*** Supplied entries Section Begins ***

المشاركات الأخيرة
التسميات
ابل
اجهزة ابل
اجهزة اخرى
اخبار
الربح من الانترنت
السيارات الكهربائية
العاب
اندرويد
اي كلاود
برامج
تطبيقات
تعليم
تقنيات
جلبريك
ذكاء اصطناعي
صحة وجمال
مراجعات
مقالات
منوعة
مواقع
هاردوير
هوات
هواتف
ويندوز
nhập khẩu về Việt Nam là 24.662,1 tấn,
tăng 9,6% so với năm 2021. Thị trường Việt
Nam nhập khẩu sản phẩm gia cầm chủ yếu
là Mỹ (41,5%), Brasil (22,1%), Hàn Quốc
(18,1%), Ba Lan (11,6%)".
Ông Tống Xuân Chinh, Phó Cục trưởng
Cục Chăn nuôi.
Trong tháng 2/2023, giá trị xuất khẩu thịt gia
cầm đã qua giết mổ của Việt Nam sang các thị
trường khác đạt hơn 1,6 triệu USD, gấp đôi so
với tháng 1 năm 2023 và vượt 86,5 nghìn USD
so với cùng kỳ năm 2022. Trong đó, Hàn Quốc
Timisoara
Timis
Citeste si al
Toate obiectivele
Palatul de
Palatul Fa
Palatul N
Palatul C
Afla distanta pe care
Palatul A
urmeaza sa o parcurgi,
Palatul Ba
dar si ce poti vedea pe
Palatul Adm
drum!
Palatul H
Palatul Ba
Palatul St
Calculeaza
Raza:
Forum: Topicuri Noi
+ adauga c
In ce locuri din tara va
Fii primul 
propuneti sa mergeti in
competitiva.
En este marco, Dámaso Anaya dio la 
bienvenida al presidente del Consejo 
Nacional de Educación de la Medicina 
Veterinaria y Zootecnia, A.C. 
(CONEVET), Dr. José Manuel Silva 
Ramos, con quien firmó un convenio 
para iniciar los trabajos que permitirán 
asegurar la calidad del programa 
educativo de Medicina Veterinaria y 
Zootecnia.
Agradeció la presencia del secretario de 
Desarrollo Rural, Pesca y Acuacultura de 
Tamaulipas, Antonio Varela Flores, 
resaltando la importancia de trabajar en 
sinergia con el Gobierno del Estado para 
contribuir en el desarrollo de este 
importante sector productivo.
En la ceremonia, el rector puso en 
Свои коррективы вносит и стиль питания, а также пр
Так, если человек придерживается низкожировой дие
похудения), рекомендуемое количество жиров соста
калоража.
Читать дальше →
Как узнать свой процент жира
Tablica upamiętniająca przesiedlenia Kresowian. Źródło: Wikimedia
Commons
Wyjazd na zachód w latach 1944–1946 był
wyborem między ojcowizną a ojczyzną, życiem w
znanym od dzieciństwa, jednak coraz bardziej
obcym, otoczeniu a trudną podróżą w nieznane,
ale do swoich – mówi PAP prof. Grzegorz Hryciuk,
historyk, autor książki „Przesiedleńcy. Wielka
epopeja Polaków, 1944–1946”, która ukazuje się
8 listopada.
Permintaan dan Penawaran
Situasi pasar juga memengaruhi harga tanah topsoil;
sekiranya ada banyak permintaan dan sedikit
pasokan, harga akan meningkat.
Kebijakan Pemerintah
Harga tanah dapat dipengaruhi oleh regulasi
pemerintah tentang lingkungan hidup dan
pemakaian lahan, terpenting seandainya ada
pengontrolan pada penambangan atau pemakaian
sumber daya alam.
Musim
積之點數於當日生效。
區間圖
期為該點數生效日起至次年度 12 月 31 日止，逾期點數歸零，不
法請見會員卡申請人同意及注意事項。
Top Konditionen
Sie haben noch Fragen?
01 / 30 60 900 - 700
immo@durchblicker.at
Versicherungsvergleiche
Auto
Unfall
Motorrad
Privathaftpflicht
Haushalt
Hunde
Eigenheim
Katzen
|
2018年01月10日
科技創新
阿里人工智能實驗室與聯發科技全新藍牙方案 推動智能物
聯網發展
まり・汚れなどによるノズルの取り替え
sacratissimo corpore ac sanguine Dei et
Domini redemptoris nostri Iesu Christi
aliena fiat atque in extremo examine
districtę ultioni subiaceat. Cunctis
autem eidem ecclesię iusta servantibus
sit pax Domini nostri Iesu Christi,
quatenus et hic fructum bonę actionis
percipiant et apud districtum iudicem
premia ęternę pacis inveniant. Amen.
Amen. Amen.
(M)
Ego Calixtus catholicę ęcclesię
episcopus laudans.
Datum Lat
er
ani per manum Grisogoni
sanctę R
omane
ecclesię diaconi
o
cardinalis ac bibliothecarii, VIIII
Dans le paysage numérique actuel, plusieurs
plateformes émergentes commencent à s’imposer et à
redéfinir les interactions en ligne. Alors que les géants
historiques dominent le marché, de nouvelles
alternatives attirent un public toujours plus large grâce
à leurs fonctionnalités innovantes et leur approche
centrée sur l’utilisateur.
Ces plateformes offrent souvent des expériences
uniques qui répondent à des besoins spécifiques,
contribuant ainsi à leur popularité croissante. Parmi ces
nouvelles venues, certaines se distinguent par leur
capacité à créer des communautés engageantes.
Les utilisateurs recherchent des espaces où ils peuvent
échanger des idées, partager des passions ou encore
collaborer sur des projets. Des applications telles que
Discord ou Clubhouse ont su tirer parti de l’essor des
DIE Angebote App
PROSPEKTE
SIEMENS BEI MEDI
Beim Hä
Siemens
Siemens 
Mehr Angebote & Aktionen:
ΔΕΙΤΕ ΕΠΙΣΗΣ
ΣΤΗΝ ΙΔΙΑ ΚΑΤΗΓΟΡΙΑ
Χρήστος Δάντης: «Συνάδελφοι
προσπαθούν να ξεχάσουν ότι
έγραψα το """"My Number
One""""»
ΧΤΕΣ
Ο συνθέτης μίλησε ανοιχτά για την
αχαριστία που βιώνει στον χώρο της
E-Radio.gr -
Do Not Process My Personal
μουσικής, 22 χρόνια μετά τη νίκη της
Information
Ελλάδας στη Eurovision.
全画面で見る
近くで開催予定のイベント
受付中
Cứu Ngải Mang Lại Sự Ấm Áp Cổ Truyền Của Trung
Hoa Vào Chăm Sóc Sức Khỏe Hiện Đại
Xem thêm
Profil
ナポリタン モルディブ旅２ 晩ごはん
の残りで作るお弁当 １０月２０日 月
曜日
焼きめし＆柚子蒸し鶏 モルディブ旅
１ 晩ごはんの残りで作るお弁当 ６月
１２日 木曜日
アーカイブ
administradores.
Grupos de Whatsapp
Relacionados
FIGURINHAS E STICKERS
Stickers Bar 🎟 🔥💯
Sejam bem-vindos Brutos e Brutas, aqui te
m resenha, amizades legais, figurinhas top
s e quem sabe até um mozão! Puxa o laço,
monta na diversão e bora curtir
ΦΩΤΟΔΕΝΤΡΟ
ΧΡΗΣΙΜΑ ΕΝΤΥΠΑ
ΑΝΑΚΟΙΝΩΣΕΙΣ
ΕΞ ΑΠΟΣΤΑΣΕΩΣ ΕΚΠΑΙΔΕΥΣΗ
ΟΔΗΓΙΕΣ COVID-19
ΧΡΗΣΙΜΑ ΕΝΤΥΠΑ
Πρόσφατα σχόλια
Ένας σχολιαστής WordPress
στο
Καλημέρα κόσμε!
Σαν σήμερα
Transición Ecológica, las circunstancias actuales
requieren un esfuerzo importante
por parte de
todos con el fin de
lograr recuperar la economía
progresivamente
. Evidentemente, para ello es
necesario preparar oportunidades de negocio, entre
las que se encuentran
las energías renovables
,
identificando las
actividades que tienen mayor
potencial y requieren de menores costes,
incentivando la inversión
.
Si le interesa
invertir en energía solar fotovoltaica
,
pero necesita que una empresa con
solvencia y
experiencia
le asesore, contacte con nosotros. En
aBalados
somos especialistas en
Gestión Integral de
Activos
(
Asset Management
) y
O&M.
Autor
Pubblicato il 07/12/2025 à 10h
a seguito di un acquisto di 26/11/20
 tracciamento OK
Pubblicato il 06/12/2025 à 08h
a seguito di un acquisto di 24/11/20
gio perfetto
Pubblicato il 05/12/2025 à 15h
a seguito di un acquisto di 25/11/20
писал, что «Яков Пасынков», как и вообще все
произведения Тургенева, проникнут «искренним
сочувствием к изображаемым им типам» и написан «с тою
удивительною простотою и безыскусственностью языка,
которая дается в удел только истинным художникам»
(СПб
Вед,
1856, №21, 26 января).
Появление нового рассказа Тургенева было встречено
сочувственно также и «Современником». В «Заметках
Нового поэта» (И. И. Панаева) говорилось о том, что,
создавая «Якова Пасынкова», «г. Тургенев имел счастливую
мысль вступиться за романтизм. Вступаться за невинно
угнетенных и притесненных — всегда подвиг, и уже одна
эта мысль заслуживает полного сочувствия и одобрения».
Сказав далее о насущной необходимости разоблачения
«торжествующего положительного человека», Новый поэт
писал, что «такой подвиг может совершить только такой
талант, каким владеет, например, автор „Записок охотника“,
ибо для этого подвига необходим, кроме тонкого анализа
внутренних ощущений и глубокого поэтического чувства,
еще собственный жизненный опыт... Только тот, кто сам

*** Supplied entries Section Ends ***

Look above for the line holding "Discord ou Clubhouse". Print it and every line after it, exactly, through the line holding "para ello es".

Discord ou Clubhouse ont su tirer parti de l’essor des
DIE Angebote App
PROSPEKTE
SIEMENS BEI MEDI
Beim Hä
Siemens
Siemens 
Mehr Angebote & Aktionen:
ΔΕΙΤΕ ΕΠΙΣΗΣ
ΣΤΗΝ ΙΔΙΑ ΚΑΤΗΓΟΡΙΑ
Χρήστος Δάντης: «Συνάδελφοι
προσπαθούν να ξεχάσουν ότι
έγραψα το """"My Number
One""""»
ΧΤΕΣ
Ο συνθέτης μίλησε ανοιχτά για την
αχαριστία που βιώνει στον χώρο της
E-Radio.gr -
Do Not Process My Personal
μουσικής, 22 χρόνια μετά τη νίκη της
Information
Ελλάδας στη Eurovision.
全画面で見る
近くで開催予定のイベント
受付中
Cứu Ngải Mang Lại Sự Ấm Áp Cổ Truyền Của Trung
Hoa Vào Chăm Sóc Sức Khỏe Hiện Đại
Xem thêm
Profil
ナポリタン モルディブ旅２ 晩ごはん
の残りで作るお弁当 １０月２０日 月
曜日
焼きめし＆柚子蒸し鶏 モルディブ旅
１ 晩ごはんの残りで作るお弁当 ６月
１２日 木曜日
アーカイブ
administradores.
Grupos de Whatsapp
Relacionados
FIGURINHAS E STICKERS
Stickers Bar 🎟 🔥💯
Sejam bem-vindos Brutos e Brutas, aqui te
m resenha, amizades legais, figurinhas top
s e quem sabe até um mozão! Puxa o laço,
monta na diversão e bora curtir
ΦΩΤΟΔΕΝΤΡΟ
ΧΡΗΣΙΜΑ ΕΝΤΥΠΑ
ΑΝΑΚΟΙΝΩΣΕΙΣ
ΕΞ ΑΠΟΣΤΑΣΕΩΣ ΕΚΠΑΙΔΕΥΣΗ
ΟΔΗΓΙΕΣ COVID-19
ΧΡΗΣΙΜΑ ΕΝΤΥΠΑ
Πρόσφατα σχόλια
Ένας σχολιαστής WordPress
στο
Καλημέρα κόσμε!
Σαν σήμερα
Transición Ecológica, las circunstancias actuales
requieren un esfuerzo importante
por parte de
todos con el fin de
lograr recuperar la economía
progresivamente
. Evidentemente, para ello es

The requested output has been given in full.